Bad men shouldn’t chase them.
“Thank you,” I whisper to the big guy in the sky, then I take my brother home.
Chapter 45
I hate Scarlett Pembroke
Endo
When Scarlett Pembroke heard me announce our engagement in front of all the elites of our country, she clutched her pearls. After all, we’d never even met before I showed up to collect her from her father’s birthday party.
She wore a beautiful beige silk gown with pretty sandals. Her toes were painted pale pink, and her chestnut-brown hair was pulled back into a bun so neat and tight, I thought it might give her a headache.
While I held the hand she slipped a princess-cut diamond engagement ring on, Scarlett covered her shock with a well-practiced, polite smile. She wouldn’t let me kiss her on the cheek, and threatened to knee me in the sac.
Given her upbringing, the fact that she was daddy’s good girl, and a medical school graduate who, upon graduation, signed up for volunteer work in the country her deceased mother emigrated from, when I took Scarlett Pembroke as collateral, I predicted she would be a pain in my arse.
I was not wrong.
I hate Scarlett Pembroke.
I hate that I fell in love with her even more.
Chapter 46
The funeral
Scarlett
The weeks after I struck a bargain for Cass Macarley’s release felt like reality punched me in the face and made my nose bleed. Once the dust settled with Endo, my father transferred all his possessions to me and designated Wilfred as my keeper. Which means my father made me wealthy, but Wilfred is taking over that wealth.
Apparently, my dad is done playing small and wants to enter the public arena, where he can do more evil on a greater scale. But the issue is that his money is dirty, and if found out, he could face a lifetime in prison. So he’s severing ties, cleaning house, and giving up all his possessions to his eldest daughter, who people see as a doctor with a charitable reputation.
He is using me.

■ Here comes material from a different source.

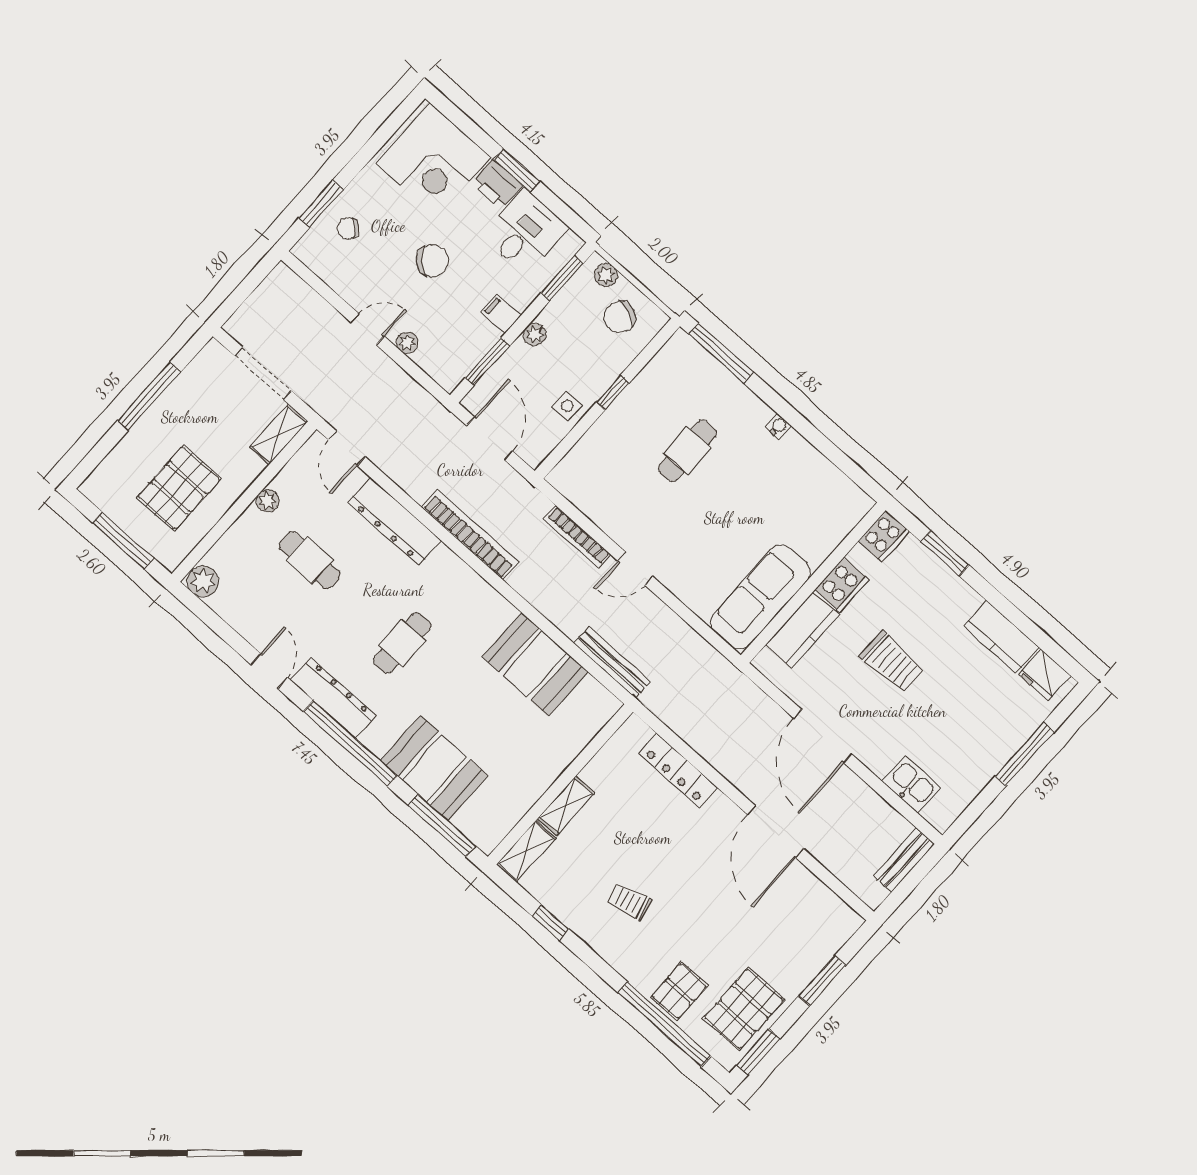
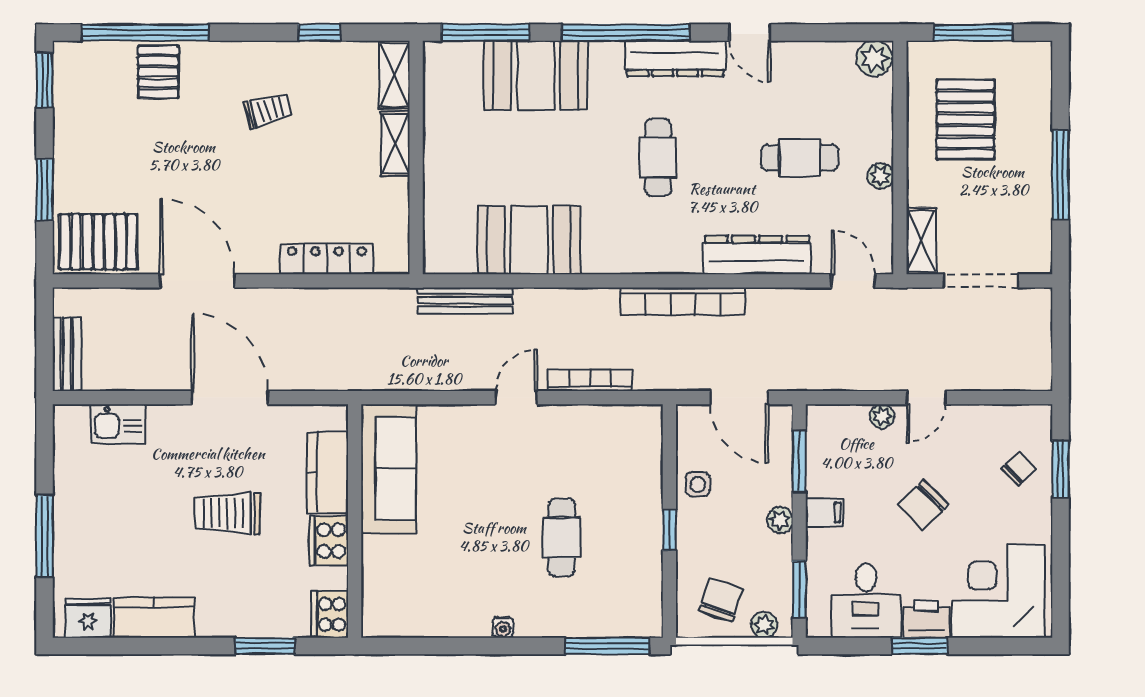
pallet: (744, 1009) -> (98, 242), moved, turned 90

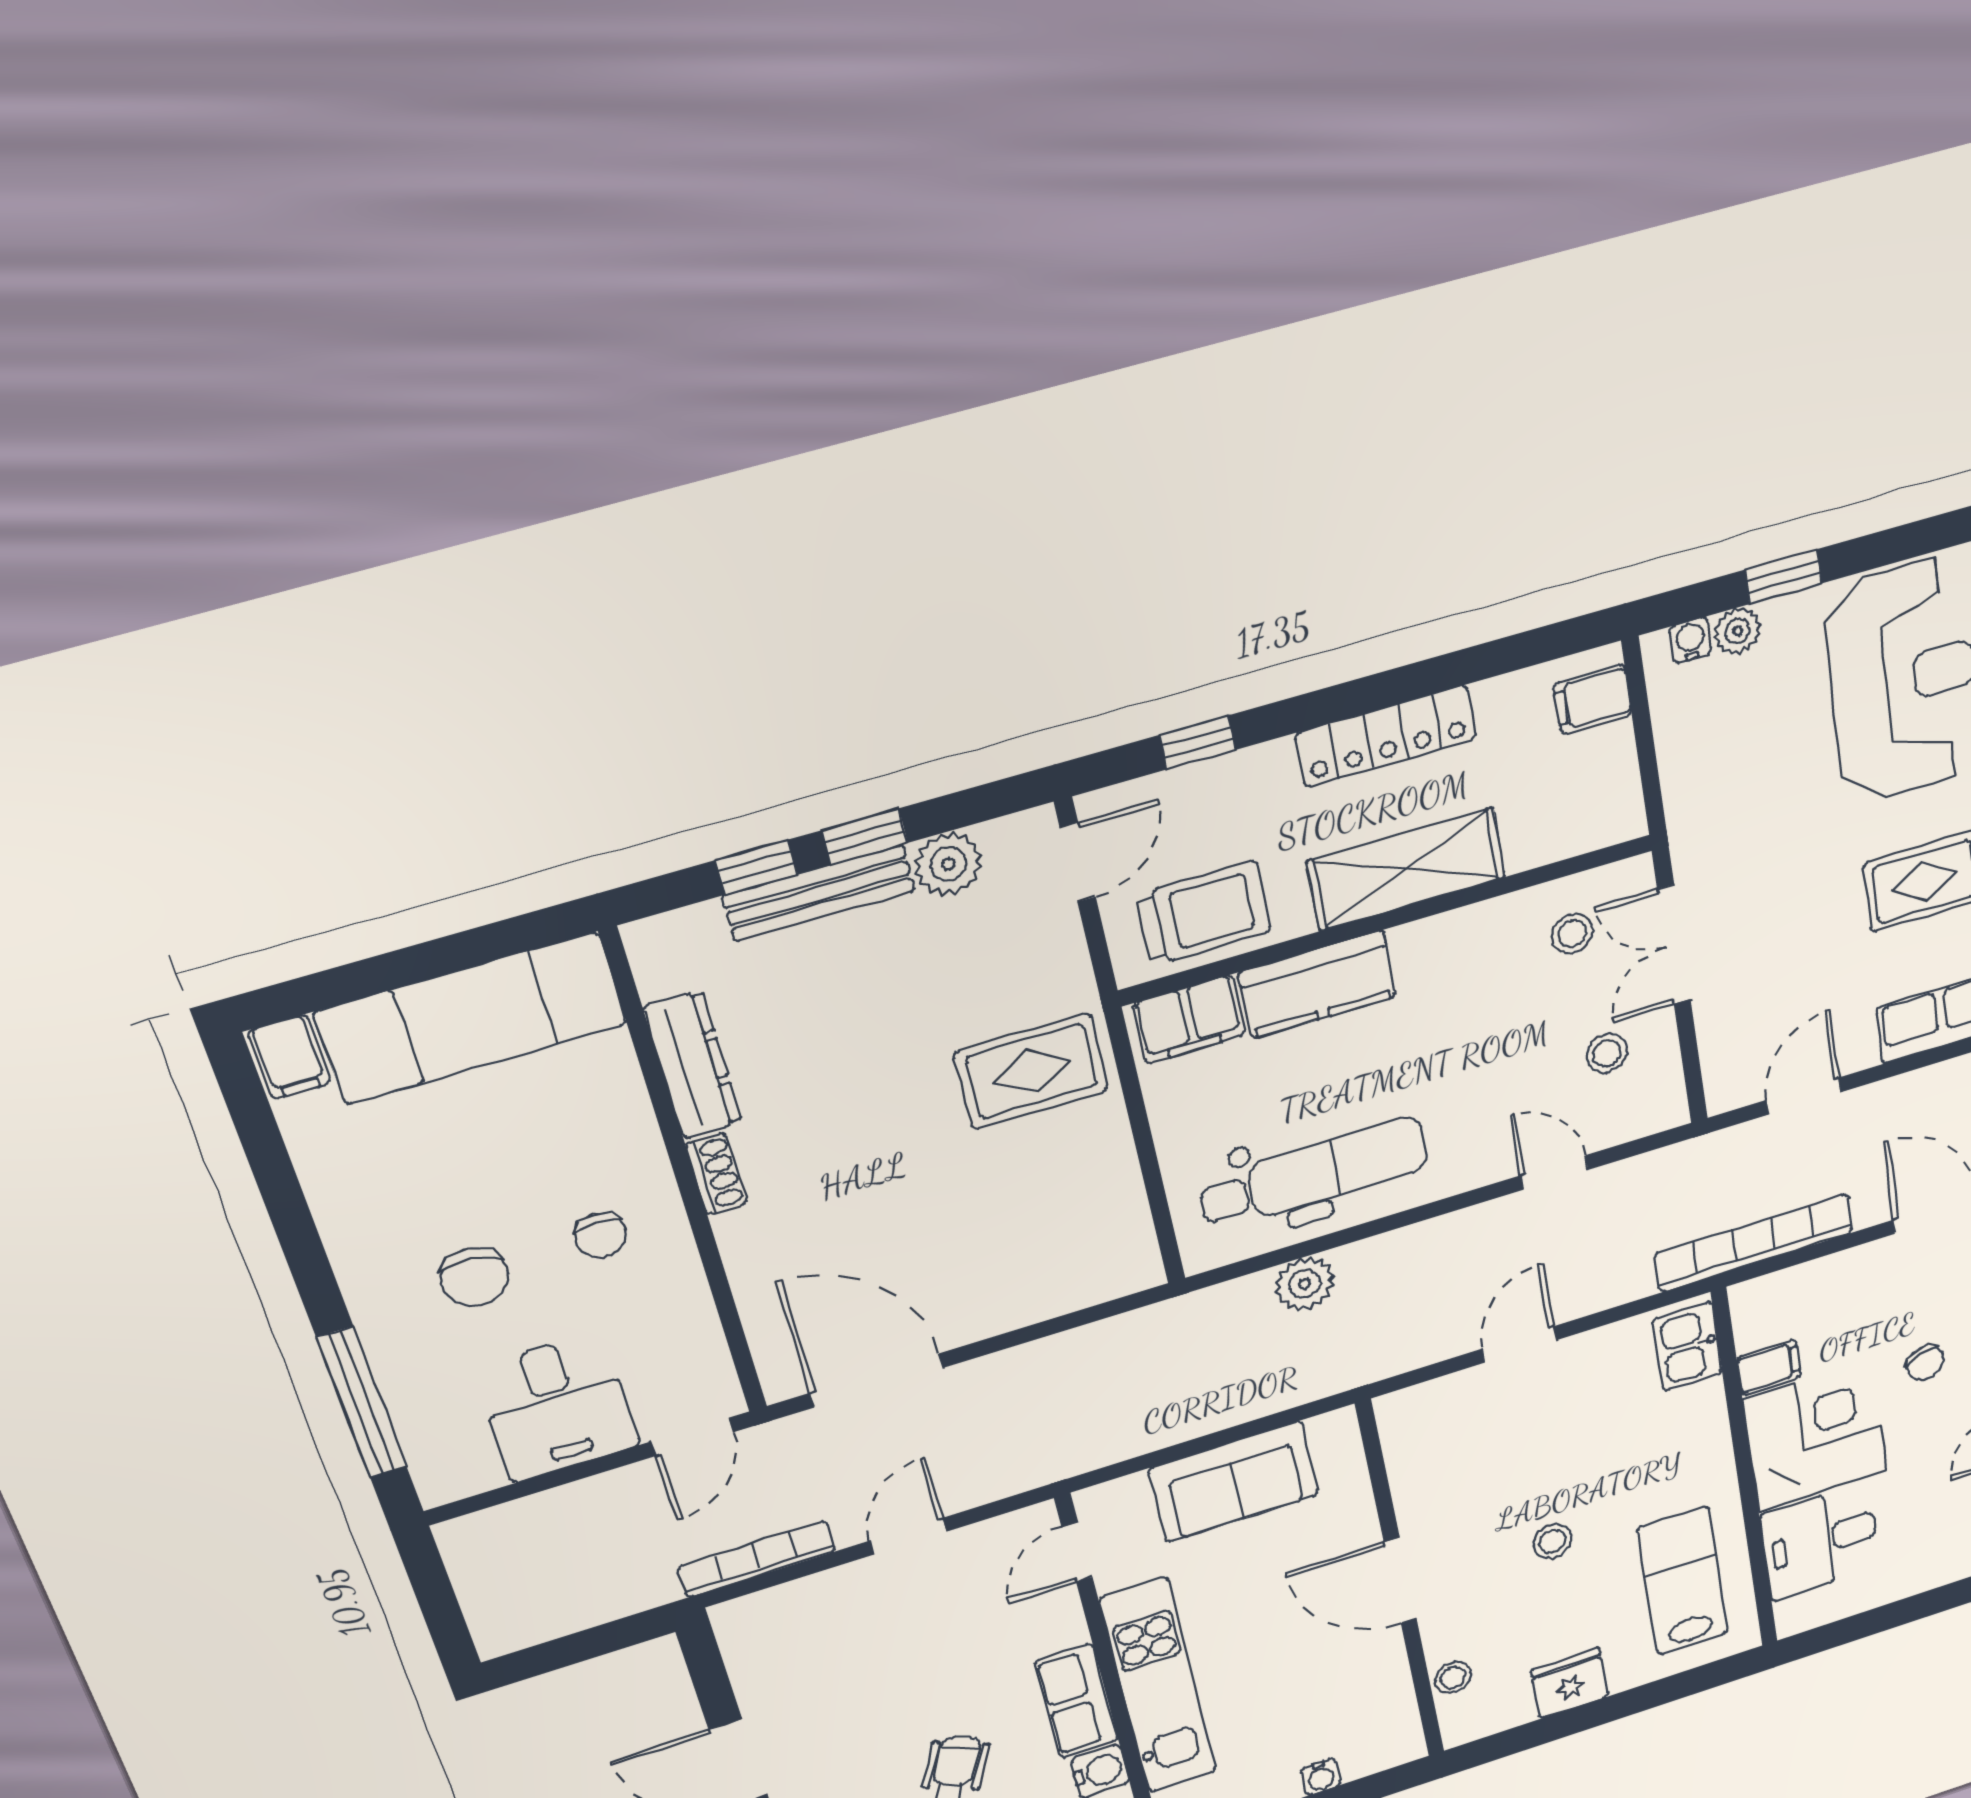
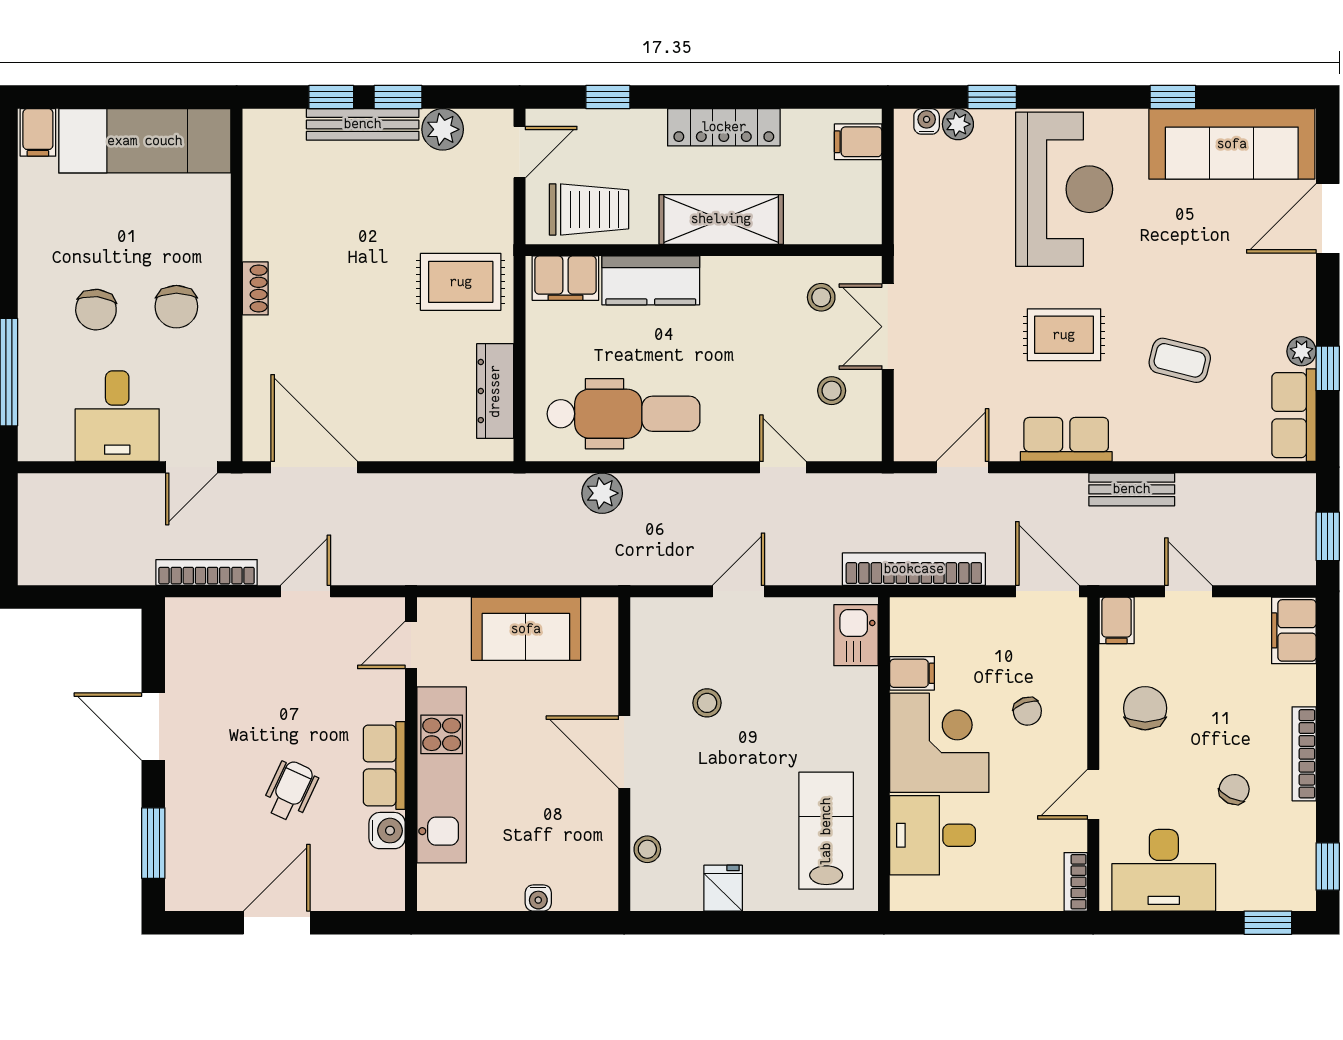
dresser: (693, 1065) -> (495, 391), moved, turned 180
chair: (600, 1235) -> (176, 307), width x1.37, depth x1.37
stool: (1552, 1541) -> (707, 703), moved
fridge: (1570, 1684) -> (723, 888), width x0.72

My father is a criminal and a sociopath. Wilfred is the son he never had.
Two decades of my education were paid for with the blood money from wars in foreign lands. My father financed networks that incited wars I never even knew were fought. Meanwhile, Ilived my happy little obedient life, thinking I was doing so much good by donating my time to his friends, who helped finance his endeavors.
As far as I’m concerned, all of today’s attendees can shrivel up and die. I wish I had it in me to tell the pastry chef to poison the wedding cake. But mass murder is best left to my father.
I can’t erase the blood on his hands or the fact that my degree was financed from that money. Everything I own came from that. I’m stained for life. Which is why this beautiful wedding dress Charlotte is fastening at my back is an obsidian mourning dress instead of a pearly white one. It’s beautiful, if somber.
My sister is wearing a matching dress.
“Hey,” she says from behind me, where she’s fixing my corset.